En conclusión, donde hay dificultad de entender las Escrituras, la dificultad está en nosotros, no en las Escrituras. Una iglesia del Nuevo Testamento que consiste en «personas del Nuevo Testamento», crecerá en la comprensión de las Escrituras por su práctica de vivir en obediencia hacia Dios, de hacer el bien y desechar el mal. Aun si existe todavía la necesidad de crecimiento en este sentido, eso no es ninguna razón para cuestionar la autoridad de las Escrituras sobre la vida y la práctica de los cristianos. Ni mucho menos es razón para reclamar una autoridad adicional aparte de las Escrituras.

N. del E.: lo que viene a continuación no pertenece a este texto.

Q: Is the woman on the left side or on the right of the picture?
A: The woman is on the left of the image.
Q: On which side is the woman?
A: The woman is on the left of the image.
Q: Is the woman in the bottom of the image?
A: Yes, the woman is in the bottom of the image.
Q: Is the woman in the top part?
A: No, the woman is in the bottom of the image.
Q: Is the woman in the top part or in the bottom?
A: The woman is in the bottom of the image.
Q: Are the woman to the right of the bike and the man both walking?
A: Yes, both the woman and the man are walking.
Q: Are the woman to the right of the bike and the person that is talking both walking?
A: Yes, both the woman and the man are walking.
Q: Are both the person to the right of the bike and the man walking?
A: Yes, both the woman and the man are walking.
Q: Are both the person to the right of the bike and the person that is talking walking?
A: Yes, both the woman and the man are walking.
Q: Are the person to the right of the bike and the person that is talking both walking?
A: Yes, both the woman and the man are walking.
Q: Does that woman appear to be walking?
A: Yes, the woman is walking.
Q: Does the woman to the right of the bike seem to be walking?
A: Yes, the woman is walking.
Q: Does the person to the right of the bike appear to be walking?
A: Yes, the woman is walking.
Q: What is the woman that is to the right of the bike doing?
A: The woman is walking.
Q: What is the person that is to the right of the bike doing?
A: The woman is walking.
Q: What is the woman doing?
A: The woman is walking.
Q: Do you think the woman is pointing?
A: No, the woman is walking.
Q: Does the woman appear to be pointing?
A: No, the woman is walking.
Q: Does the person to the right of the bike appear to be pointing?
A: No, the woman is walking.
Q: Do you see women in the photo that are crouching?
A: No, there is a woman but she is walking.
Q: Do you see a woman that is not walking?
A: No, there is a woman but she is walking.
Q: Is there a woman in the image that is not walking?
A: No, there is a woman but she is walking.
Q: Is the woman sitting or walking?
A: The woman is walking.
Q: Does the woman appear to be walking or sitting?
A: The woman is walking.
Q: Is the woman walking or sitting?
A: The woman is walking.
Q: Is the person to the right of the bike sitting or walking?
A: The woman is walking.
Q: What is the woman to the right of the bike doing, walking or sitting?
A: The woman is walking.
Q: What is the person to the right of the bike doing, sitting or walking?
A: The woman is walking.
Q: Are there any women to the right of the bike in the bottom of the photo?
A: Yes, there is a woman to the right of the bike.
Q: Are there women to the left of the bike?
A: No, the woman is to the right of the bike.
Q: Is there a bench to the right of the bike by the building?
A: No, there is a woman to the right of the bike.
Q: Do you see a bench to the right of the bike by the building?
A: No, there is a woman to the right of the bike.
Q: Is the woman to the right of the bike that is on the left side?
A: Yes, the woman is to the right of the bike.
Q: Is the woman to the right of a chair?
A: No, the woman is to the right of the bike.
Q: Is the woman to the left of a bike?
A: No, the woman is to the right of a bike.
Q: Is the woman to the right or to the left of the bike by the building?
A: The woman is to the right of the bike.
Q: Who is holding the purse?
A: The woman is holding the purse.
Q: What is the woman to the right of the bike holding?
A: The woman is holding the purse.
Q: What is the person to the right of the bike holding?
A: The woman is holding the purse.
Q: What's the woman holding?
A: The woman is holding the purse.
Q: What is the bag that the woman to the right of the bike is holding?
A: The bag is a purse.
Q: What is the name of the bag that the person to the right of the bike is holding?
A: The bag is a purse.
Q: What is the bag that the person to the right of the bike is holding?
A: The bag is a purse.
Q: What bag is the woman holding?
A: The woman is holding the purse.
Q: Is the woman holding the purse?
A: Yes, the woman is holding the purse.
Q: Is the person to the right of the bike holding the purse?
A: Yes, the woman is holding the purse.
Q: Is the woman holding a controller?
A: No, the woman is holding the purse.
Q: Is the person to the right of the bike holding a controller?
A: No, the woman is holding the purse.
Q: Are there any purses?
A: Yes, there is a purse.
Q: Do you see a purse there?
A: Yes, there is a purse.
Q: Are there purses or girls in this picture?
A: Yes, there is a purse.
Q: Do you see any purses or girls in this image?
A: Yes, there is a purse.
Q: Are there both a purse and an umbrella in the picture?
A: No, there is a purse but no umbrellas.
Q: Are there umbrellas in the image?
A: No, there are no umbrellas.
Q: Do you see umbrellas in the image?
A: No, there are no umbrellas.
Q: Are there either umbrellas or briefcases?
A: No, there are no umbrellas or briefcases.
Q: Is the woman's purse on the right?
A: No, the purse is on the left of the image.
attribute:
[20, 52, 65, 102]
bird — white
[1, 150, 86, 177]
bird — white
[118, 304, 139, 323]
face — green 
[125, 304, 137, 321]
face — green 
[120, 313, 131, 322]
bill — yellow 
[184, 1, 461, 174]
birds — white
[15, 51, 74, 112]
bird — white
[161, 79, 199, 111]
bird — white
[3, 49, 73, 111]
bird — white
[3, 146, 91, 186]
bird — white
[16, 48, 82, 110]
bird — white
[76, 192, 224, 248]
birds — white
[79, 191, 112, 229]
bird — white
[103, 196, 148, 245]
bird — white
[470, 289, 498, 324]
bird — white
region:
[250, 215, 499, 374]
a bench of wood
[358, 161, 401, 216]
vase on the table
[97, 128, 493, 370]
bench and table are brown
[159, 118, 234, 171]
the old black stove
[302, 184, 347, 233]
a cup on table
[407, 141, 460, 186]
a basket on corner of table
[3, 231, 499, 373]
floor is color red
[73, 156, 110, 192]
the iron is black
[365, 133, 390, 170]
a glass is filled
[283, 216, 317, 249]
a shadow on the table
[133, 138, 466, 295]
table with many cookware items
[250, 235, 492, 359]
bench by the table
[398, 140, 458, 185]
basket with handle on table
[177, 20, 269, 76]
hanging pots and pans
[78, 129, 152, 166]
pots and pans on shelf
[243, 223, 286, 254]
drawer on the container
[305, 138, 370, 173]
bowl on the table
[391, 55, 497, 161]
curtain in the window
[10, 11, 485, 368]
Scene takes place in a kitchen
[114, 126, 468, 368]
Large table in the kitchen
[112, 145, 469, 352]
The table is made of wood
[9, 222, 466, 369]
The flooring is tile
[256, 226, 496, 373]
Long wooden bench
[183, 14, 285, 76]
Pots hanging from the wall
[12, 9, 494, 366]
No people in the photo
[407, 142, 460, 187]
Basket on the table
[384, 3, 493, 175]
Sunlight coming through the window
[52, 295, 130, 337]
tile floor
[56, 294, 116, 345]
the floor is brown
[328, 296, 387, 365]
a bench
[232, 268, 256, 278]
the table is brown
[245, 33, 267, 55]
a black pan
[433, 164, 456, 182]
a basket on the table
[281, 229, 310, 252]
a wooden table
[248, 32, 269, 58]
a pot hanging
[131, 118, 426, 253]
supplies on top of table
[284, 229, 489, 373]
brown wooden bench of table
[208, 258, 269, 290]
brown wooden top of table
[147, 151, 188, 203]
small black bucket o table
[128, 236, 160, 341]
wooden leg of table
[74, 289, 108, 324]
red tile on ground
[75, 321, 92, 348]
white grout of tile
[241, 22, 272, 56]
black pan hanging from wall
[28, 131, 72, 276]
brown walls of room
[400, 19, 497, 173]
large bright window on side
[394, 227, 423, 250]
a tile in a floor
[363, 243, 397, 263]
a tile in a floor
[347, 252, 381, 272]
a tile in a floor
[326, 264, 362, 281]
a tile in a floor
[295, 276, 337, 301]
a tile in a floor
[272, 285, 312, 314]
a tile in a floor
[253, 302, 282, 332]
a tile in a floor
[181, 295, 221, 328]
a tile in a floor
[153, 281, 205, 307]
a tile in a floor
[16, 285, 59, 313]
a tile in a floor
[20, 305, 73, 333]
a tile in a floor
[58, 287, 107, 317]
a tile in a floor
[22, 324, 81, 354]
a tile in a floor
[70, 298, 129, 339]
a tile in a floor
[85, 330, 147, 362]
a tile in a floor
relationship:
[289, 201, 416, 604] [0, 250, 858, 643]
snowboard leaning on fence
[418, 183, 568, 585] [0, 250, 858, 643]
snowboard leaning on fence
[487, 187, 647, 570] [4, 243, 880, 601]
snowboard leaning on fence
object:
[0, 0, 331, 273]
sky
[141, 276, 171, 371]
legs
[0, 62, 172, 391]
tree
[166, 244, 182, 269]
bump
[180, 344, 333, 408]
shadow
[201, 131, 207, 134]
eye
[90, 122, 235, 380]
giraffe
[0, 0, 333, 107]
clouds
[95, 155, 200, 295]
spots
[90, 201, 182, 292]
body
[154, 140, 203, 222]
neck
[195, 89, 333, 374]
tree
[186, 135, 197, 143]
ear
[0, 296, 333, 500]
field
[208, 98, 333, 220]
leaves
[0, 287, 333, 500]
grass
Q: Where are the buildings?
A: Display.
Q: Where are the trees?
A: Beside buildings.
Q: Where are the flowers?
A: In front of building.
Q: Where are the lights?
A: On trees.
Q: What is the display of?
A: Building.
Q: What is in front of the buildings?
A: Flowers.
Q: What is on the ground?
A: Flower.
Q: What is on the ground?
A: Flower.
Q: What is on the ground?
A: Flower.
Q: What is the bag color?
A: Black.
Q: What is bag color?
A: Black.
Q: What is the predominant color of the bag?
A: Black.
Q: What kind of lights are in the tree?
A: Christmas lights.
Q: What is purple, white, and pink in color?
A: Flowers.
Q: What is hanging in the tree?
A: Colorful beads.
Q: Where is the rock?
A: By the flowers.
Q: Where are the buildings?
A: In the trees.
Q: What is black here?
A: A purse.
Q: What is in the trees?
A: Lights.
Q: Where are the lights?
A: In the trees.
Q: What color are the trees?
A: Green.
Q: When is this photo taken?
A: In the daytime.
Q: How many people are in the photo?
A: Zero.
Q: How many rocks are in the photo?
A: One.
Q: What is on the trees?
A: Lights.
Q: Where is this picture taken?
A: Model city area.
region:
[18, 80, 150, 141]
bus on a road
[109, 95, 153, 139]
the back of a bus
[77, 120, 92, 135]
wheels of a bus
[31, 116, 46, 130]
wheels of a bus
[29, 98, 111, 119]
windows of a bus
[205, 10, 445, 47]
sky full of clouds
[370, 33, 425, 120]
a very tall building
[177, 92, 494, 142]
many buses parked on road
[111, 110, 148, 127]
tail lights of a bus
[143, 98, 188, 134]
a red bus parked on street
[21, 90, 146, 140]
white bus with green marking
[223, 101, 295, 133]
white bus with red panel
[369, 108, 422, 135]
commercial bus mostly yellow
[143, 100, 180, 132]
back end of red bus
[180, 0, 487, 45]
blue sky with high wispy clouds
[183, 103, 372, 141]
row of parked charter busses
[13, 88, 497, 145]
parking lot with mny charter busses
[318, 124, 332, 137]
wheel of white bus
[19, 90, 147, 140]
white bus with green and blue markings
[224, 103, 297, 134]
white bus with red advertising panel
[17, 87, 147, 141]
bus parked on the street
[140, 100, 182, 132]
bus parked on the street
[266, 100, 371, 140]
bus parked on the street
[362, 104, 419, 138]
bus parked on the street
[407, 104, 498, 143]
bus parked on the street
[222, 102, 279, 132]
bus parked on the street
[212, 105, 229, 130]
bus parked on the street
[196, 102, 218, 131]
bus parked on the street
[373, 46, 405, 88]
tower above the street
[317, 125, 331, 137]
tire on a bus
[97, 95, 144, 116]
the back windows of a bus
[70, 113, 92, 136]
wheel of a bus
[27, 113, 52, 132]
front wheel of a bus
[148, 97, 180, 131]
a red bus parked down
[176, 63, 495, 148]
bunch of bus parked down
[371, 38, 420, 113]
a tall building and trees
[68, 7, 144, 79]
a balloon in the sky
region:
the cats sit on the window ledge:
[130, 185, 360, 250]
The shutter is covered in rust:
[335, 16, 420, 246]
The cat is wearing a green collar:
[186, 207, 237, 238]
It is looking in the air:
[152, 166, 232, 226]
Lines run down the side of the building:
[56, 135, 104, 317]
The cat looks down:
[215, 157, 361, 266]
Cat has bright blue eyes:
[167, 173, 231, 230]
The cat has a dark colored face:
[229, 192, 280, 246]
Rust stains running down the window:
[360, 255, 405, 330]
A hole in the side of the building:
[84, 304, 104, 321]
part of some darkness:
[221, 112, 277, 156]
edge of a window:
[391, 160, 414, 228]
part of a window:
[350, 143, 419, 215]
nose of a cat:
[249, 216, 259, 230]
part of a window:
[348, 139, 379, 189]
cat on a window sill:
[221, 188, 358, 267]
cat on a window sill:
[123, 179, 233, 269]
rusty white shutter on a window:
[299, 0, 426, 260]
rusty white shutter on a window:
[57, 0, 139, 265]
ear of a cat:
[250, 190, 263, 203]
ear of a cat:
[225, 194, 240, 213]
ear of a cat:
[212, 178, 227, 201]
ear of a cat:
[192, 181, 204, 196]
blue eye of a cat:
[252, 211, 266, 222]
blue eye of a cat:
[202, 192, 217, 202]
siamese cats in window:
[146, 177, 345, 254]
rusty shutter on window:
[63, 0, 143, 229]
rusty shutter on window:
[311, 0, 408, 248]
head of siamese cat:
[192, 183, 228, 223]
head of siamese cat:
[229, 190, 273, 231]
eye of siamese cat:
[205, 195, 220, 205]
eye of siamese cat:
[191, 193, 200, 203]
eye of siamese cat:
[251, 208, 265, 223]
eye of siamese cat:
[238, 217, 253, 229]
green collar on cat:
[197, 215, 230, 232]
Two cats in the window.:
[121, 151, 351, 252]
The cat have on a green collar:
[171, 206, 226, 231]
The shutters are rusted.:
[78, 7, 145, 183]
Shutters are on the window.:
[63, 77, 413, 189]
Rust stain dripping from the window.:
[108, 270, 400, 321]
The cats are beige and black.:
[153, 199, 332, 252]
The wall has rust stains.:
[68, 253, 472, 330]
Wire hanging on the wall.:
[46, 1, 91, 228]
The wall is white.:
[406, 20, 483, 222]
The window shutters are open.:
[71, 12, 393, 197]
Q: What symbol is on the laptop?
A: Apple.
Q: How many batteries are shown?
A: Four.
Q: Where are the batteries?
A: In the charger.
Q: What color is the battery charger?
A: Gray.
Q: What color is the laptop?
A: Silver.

Una tal autoridad se ejercería por humanos con las mismas necesidades de crecimiento como los demás, y por tanto no podrían hablar con verdadera autoridad. Todo cristiano, desde el recién convertido hasta el más maduro, necesita la corrección que viene desde las Escrituras. Siempre habrá suficientes pasajes bien entendibles de las Escrituras que nos pueden dar esta corrección. Pienso que el escritor Mark Twain (quien personalmente no se identificó como cristiano) dio en el blanco cuando dijo:
«No entiendo por qué tanta gente dice que tienen problemas con pasajes de las Escrituras que no comprenden. Yo tengo mucho más problemas con aquellos pasajes que comprendo muy bien.»